§ DATA FOR ANALYSIS

= Beginning of Section =

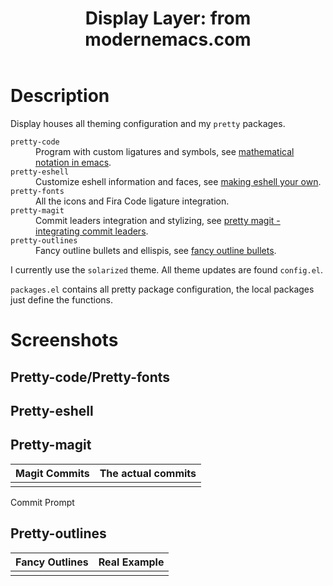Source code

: #+TITLE: Display Layer: from modernemacs.com

* Description

Display houses all theming configuration and my ~pretty~ packages.

- ~pretty-code~ :: Program with custom ligatures and symbols, see
                   [[http://www.modernemacs.com/post/prettify-mode/][mathematical notation in emacs]].
- ~pretty-eshell~ :: Customize eshell information and faces, see
                     [[http://www.modernemacs.com/post/custom-eshell/][making eshell your own]].
- ~pretty-fonts~ :: All the icons and Fira Code ligature integration.
- ~pretty-magit~ :: Commit leaders integration and stylizing, see
                    [[http://www.modernemacs.com/post/pretty-magit/][pretty magit - integrating commit leaders]].
- ~pretty-outlines~ :: Fancy outline bullets and ellispis, see
                       [[http://www.modernemacs.com/post/outline-bullets/][fancy outline bullets]].

I currently use the ~solarized~ theme. All theme updates are found ~config.el~.

~packages.el~ contains all pretty package configuration, the local packages just
define the functions.

* Screenshots
** Pretty-code/Pretty-fonts

[[file:./imgs/python-code.png]]
[[file:./imgs/hy-code.png]]

** Pretty-eshell

[[file:./imgs/esh-ex.png]]

** Pretty-magit

| Magit Commits                 | The actual commits        |
|-------------------------------+---------------------------|
| [[file:./imgs/magit-symbols.png]] | [[file:./imgs/magit-raw.png]] |

Commit Prompt

[[file:./imgs/magit-prompt.png]]

** Pretty-outlines

| Fancy Outlines                        | Real Example                           |
|---------------------------------------+----------------------------------------|
| [[file:./imgs/outline-bullets-fancy.png]] | [[file:./imgs/outline-bullets-config.png]] |
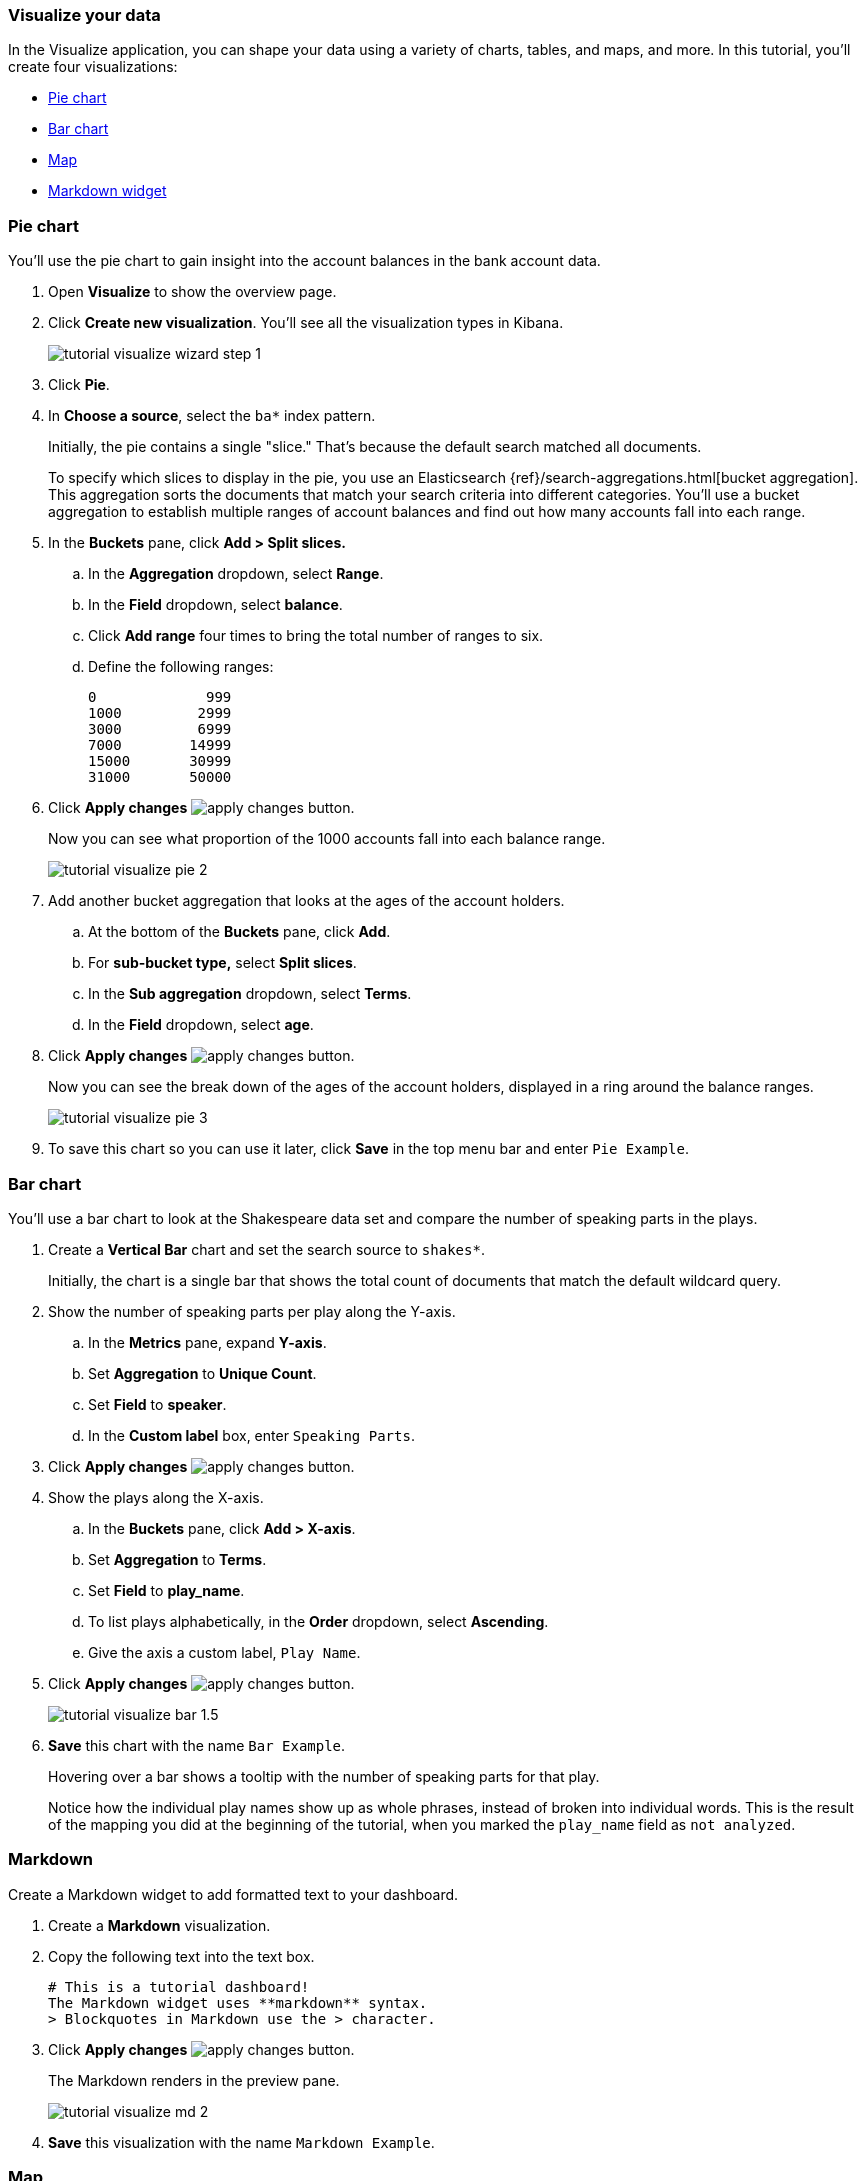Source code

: [[tutorial-visualizing]]
=== Visualize your data

In the Visualize application, you can shape your data using a variety
of charts, tables, and maps, and more. In this tutorial, you'll create four
visualizations:

* <<tutorial-visualize-pie, Pie chart>>
* <<tutorial-visualize-bar, Bar chart>>
* <<tutorial-visualize-map, Map>>
* <<tutorial-visualize-markdown, Markdown widget>>

[float]
[[tutorial-visualize-pie]]
=== Pie chart

You'll use the pie chart to
gain insight into the account balances in the bank account data.

. Open *Visualize* to show the overview page.
. Click *Create new visualization*. You'll see all the visualization
types in Kibana.
+
[role="screenshot"]
image::images/tutorial-visualize-wizard-step-1.png[]
. Click *Pie*.

. In *Choose a source*, select the `ba*` index pattern.
+
Initially, the pie contains a single "slice."
That's because the default search matched all documents.
+
To specify which slices to display in the pie, you use an Elasticsearch
{ref}/search-aggregations.html[bucket aggregation]. This aggregation
sorts the documents that match your search criteria into different
categories. You'll use a bucket aggregation to establish
multiple ranges of account balances and find out how many accounts fall into
each range.

. In the *Buckets* pane, click *Add > Split slices.*
+
.. In the *Aggregation* dropdown, select *Range*.
.. In the *Field* dropdown, select *balance*.
.. Click *Add range* four times to bring the total number of ranges to six.
.. Define the following ranges:
+
[source,text]
0             999
1000         2999
3000         6999
7000        14999
15000       30999
31000       50000

. Click *Apply changes* image:images/apply-changes-button.png[].
+
Now you can see what proportion of the 1000 accounts fall into each balance
range.
+
[role="screenshot"]
image::images/tutorial-visualize-pie-2.png[]

. Add another bucket aggregation that looks at the ages of the account
holders.

.. At the bottom of the *Buckets* pane, click *Add*.
.. For *sub-bucket type,* select *Split slices*.
.. In the *Sub aggregation* dropdown, select *Terms*.
.. In the *Field* dropdown, select *age*.

. Click  *Apply changes* image:images/apply-changes-button.png[].
+
Now you can see the break down of the ages of the account holders, displayed
in a ring around the balance ranges.
+
[role="screenshot"]
image::images/tutorial-visualize-pie-3.png[]

. To save this chart so you can use it later, click *Save* in
the top menu bar and enter `Pie Example`.

[float]
[[tutorial-visualize-bar]]
=== Bar chart

You'll use a bar chart to look at the Shakespeare data set and compare
the number of speaking parts in the plays.

. Create a *Vertical Bar* chart and set the search source to `shakes*`.
+
Initially, the chart is a single bar that shows the total count
of documents that match the default wildcard query.

. Show the number of speaking parts per play along the Y-axis.

.. In the *Metrics* pane, expand *Y-axis*.
.. Set *Aggregation* to *Unique Count*.
.. Set *Field* to *speaker*.
.. In the *Custom label* box, enter `Speaking Parts`.

. Click  *Apply changes* image:images/apply-changes-button.png[].

. Show the plays along the X-axis.

.. In the *Buckets* pane, click *Add > X-axis*.
.. Set *Aggregation* to *Terms*.
.. Set *Field* to *play_name*.
.. To list plays alphabetically, in the *Order* dropdown, select *Ascending*.
.. Give the axis a custom label, `Play Name`.

. Click  *Apply changes* image:images/apply-changes-button.png[].
+
[role="screenshot"]
image::images/tutorial-visualize-bar-1.5.png[]
. *Save* this chart with the name `Bar Example`.
+
Hovering over a bar shows a tooltip with the number of speaking parts for
that play.
+
Notice how the individual play names show up as whole phrases, instead of
broken into individual words. This is the result of the mapping
you did at the beginning of the tutorial, when you marked the `play_name` field
as `not analyzed`.

[float]
[[tutorial-visualize-markdown]]
=== Markdown

Create a Markdown widget to add formatted text to your dashboard.

. Create a *Markdown* visualization.
. Copy the following text into the text box.
+
[source,markdown]
# This is a tutorial dashboard!
The Markdown widget uses **markdown** syntax.
> Blockquotes in Markdown use the > character.

. Click *Apply changes* image:images/apply-changes-button.png[].
+
The Markdown renders in the preview pane.
+
[role="screenshot"]
image::images/tutorial-visualize-md-2.png[]

. *Save* this visualization with the name `Markdown Example`.

[float]
[[tutorial-visualize-map]]
=== Map

Using <<maps>>, you can visualize geographic information in the log file sample data.

. Click *Maps* in the New Visualization
menu to create a Map.

. Set the time.
.. In the time filter, click *Show dates*.
.. Click the start date, then *Absolute*.
.. Set the *Start date* to May 18, 2015.
.. In the time filter, click *now*, then *Absolute*.
.. Set the *End date* to May 20, 2015.
.. Click *Update*

. Map the geo coordinates from the log files.

.. Click *Add layer*.
.. Click the *Grid aggregation* data source.
.. Set *Index pattern* to *logstash*.
.. Click the *Add layer* button.

. Set the layer style.
.. For *Fill color*, select the yellow to red color ramp.
.. For *Border color*, select white.
.. Click *Save & close*.
+
The map now looks like this:
+
[role="screenshot"]
image::images/tutorial-visualize-map-2.png[]

. Navigate the map by clicking and dragging.  Use the controls
on the left to zoom the map and set filters.
. *Save* this map with the name `Map Example`.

= End of Section =

§ TASK GOAL
Any pictures should be dropped; transcribe the rest of the records above exactly.

§ ANSWER TO THE PROBLEM
Source code

: #+TITLE: Display Layer: from modernemacs.com

* Description

Display houses all theming configuration and my ~pretty~ packages.

- ~pretty-code~ :: Program with custom ligatures and symbols, see
                   [[http://www.modernemacs.com/post/prettify-mode/][mathematical notation in emacs]].
- ~pretty-eshell~ :: Customize eshell information and faces, see
                     [[http://www.modernemacs.com/post/custom-eshell/][making eshell your own]].
- ~pretty-fonts~ :: All the icons and Fira Code ligature integration.
- ~pretty-magit~ :: Commit leaders integration and stylizing, see
                    [[http://www.modernemacs.com/post/pretty-magit/][pretty magit - integrating commit leaders]].
- ~pretty-outlines~ :: Fancy outline bullets and ellispis, see
                       [[http://www.modernemacs.com/post/outline-bullets/][fancy outline bullets]].

I currently use the ~solarized~ theme. All theme updates are found ~config.el~.

~packages.el~ contains all pretty package configuration, the local packages just
define the functions.

* Screenshots
** Pretty-code/Pretty-fonts

[[file:./imgs/python-code.png]]
[[file:./imgs/hy-code.png]]

** Pretty-eshell

[[file:./imgs/esh-ex.png]]

** Pretty-magit

| Magit Commits                 | The actual commits        |
|-------------------------------+---------------------------|
| [[file:./imgs/magit-symbols.png]] | [[file:./imgs/magit-raw.png]] |

Commit Prompt

[[file:./imgs/magit-prompt.png]]

** Pretty-outlines

| Fancy Outlines                        | Real Example                           |
|---------------------------------------+----------------------------------------|
| [[file:./imgs/outline-bullets-fancy.png]] | [[file:./imgs/outline-bullets-config.png]] |
Source code

: [[tutorial-visualizing]]
=== Visualize your data

In the Visualize application, you can shape your data using a variety
of charts, tables, and maps, and more. In this tutorial, you'll create four
visualizations:

* <<tutorial-visualize-pie, Pie chart>>
* <<tutorial-visualize-bar, Bar chart>>
* <<tutorial-visualize-map, Map>>
* <<tutorial-visualize-markdown, Markdown widget>>

[float]
[[tutorial-visualize-pie]]
=== Pie chart

You'll use the pie chart to
gain insight into the account balances in the bank account data.

. Open *Visualize* to show the overview page.
. Click *Create new visualization*. You'll see all the visualization
types in Kibana.
+
[role="screenshot"]
image::images/tutorial-visualize-wizard-step-1.png[]
. Click *Pie*.

. In *Choose a source*, select the `ba*` index pattern.
+
Initially, the pie contains a single "slice."
That's because the default search matched all documents.
+
To specify which slices to display in the pie, you use an Elasticsearch
{ref}/search-aggregations.html[bucket aggregation]. This aggregation
sorts the documents that match your search criteria into different
categories. You'll use a bucket aggregation to establish
multiple ranges of account balances and find out how many accounts fall into
each range.

. In the *Buckets* pane, click *Add > Split slices.*
+
.. In the *Aggregation* dropdown, select *Range*.
.. In the *Field* dropdown, select *balance*.
.. Click *Add range* four times to bring the total number of ranges to six.
.. Define the following ranges:
+
[source,text]
0             999
1000         2999
3000         6999
7000        14999
15000       30999
31000       50000

. Click *Apply changes* image:images/apply-changes-button.png[].
+
Now you can see what proportion of the 1000 accounts fall into each balance
range.
+
[role="screenshot"]
image::images/tutorial-visualize-pie-2.png[]

. Add another bucket aggregation that looks at the ages of the account
holders.

.. At the bottom of the *Buckets* pane, click *Add*.
.. For *sub-bucket type,* select *Split slices*.
.. In the *Sub aggregation* dropdown, select *Terms*.
.. In the *Field* dropdown, select *age*.

. Click  *Apply changes* image:images/apply-changes-button.png[].
+
Now you can see the break down of the ages of the account holders, displayed
in a ring around the balance ranges.
+
[role="screenshot"]
image::images/tutorial-visualize-pie-3.png[]

. To save this chart so you can use it later, click *Save* in
the top menu bar and enter `Pie Example`.

[float]
[[tutorial-visualize-bar]]
=== Bar chart

You'll use a bar chart to look at the Shakespeare data set and compare
the number of speaking parts in the plays.

. Create a *Vertical Bar* chart and set the search source to `shakes*`.
+
Initially, the chart is a single bar that shows the total count
of documents that match the default wildcard query.

. Show the number of speaking parts per play along the Y-axis.

.. In the *Metrics* pane, expand *Y-axis*.
.. Set *Aggregation* to *Unique Count*.
.. Set *Field* to *speaker*.
.. In the *Custom label* box, enter `Speaking Parts`.

. Click  *Apply changes* image:images/apply-changes-button.png[].

. Show the plays along the X-axis.

.. In the *Buckets* pane, click *Add > X-axis*.
.. Set *Aggregation* to *Terms*.
.. Set *Field* to *play_name*.
.. To list plays alphabetically, in the *Order* dropdown, select *Ascending*.
.. Give the axis a custom label, `Play Name`.

. Click  *Apply changes* image:images/apply-changes-button.png[].
+
[role="screenshot"]
image::images/tutorial-visualize-bar-1.5.png[]
. *Save* this chart with the name `Bar Example`.
+
Hovering over a bar shows a tooltip with the number of speaking parts for
that play.
+
Notice how the individual play names show up as whole phrases, instead of
broken into individual words. This is the result of the mapping
you did at the beginning of the tutorial, when you marked the `play_name` field
as `not analyzed`.

[float]
[[tutorial-visualize-markdown]]
=== Markdown

Create a Markdown widget to add formatted text to your dashboard.

. Create a *Markdown* visualization.
. Copy the following text into the text box.
+
[source,markdown]
# This is a tutorial dashboard!
The Markdown widget uses **markdown** syntax.
> Blockquotes in Markdown use the > character.

. Click *Apply changes* image:images/apply-changes-button.png[].
+
The Markdown renders in the preview pane.
+
[role="screenshot"]
image::images/tutorial-visualize-md-2.png[]

. *Save* this visualization with the name `Markdown Example`.

[float]
[[tutorial-visualize-map]]
=== Map

Using <<maps>>, you can visualize geographic information in the log file sample data.

. Click *Maps* in the New Visualization
menu to create a Map.

. Set the time.
.. In the time filter, click *Show dates*.
.. Click the start date, then *Absolute*.
.. Set the *Start date* to May 18, 2015.
.. In the time filter, click *now*, then *Absolute*.
.. Set the *End date* to May 20, 2015.
.. Click *Update*

. Map the geo coordinates from the log files.

.. Click *Add layer*.
.. Click the *Grid aggregation* data source.
.. Set *Index pattern* to *logstash*.
.. Click the *Add layer* button.

. Set the layer style.
.. For *Fill color*, select the yellow to red color ramp.
.. For *Border color*, select white.
.. Click *Save & close*.
+
The map now looks like this:
+
[role="screenshot"]
image::images/tutorial-visualize-map-2.png[]

. Navigate the map by clicking and dragging.  Use the controls
on the left to zoom the map and set filters.
. *Save* this map with the name `Map Example`.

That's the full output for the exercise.